Shell chief executive Wael Sawan only started in the top job on January 1 of this year, and while his focus on profitability and oil and gas production has quickly won over many investors, they believe it may be too bold a gambit so early in his tenure.
Arjun Murti, an analyst at Houston-based energy advisory and investment firm Veriten, said a tie-up between BP and Shell could be “logical”.
“You need size and scale to compete and they can see ExxonMobil and Chevron getting bigger with their recent deals,” said Murti, who is known for having predicted oil’s 2008 rally beyond $100 a barrel when he was an equity analyst at Goldman Sachs.
“They are running the risk of being left behind, so a merger could make a lot of sense if they can address any antitrust concerns, particularly as the European majors are arguably in the toughest spot given the increased pressure they face over climate change.”
BP said it would not comment on “speculation”. Shell declined to comment.
Murti said the other European majors, France’s TotalEnergies and Italy’s Eni, would also be exploring their options but cautioned that national pressures would make any large deal more challenging: Eni is 30 per cent owned by the Italian government while TotalEnergies, though no longer state-owned, remains close to the French government.

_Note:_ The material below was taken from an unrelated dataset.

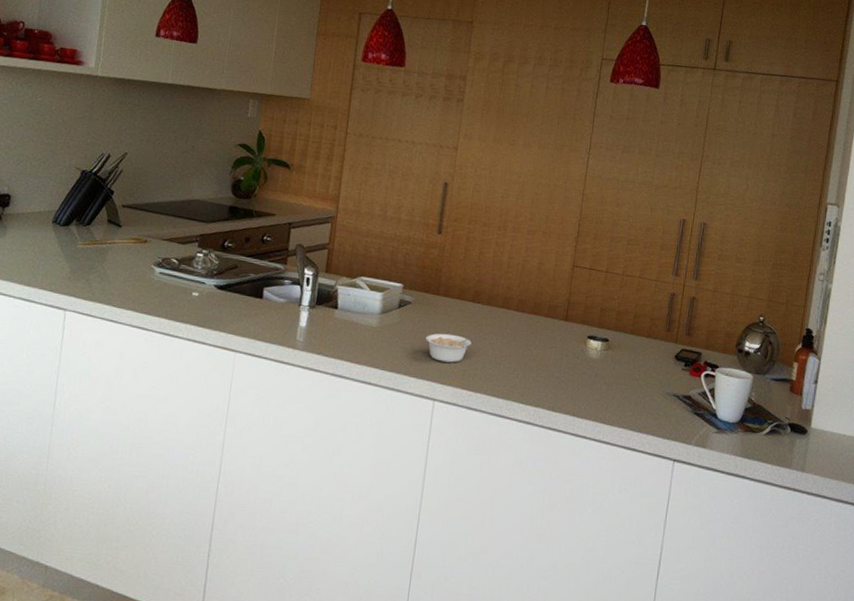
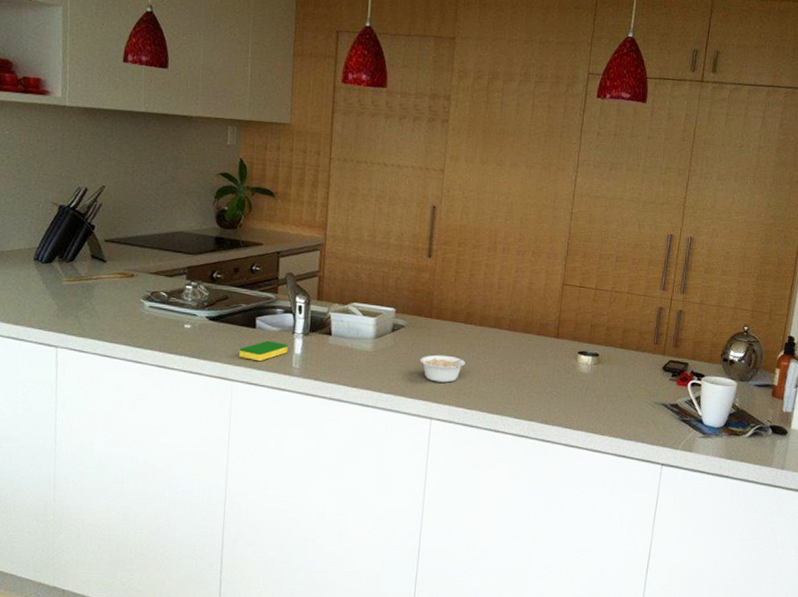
dish sponge: none [244,311,294,333] -> present [239,340,289,362]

Among the US’s shale exploration and production specialists, analysts said larger remaining companies would look to combine to gain scale and present an attractive target for a supermajor buyout down the line. Dealmakers said groups including Occidental Petroleum, ConocoPhilips and Marathon Oil could be among the next to make a move.
“By no means are Exxon or Chevron done,” said Andrew Dittmar, an analyst at Enverus. “[But] we’ve seen their moves for this particular wave. I think we take a step back and get some of these independents consolidating among each other in the rest or ‘23 and ‘24.”
Wirth on Monday said the shale patch was “due” for further consolidation. “When and where is harder to call but we have seen some transactions and perhaps we’ll see some others,” he said.
But he insisted the Hess announcement had not been influenced by dealmaking elsewhere. “These discussions began and were under way well before the announcement or the rumours of the Exxon-Pioneer transaction,” Wirth told the FT. “We were working on this independent of that and this would have happened had that not happened.”
The deal will nonetheless bring Exxon and Chevron into closer competition, leaving both jointly controlling the Stabroek block off the coast of Guyana, in which Hess had a 30 per cent share and Exxon retains a 45 per cent operating stake.
Stabroek is the biggest oil discovery of the past decade and is set to produce as much as 1.5mn barrels of oil a day when it reaches full production. Peter McNally, analyst at Third Bridge, said it was “the real prize” in Hess’s portfolio.
Few assets with similar prospects exist anywhere in the world, analysts said, leaving rivals that are bullish on future demand scouring for the best remaining prospects before they are snapped up by others.
Clay Seigle, analyst at Rapidan Energy in Houston, said: “When oil demand proves much more resilient than today’s conventional wisdom suggests, we expect these acquisitions will be seen as well-timed.”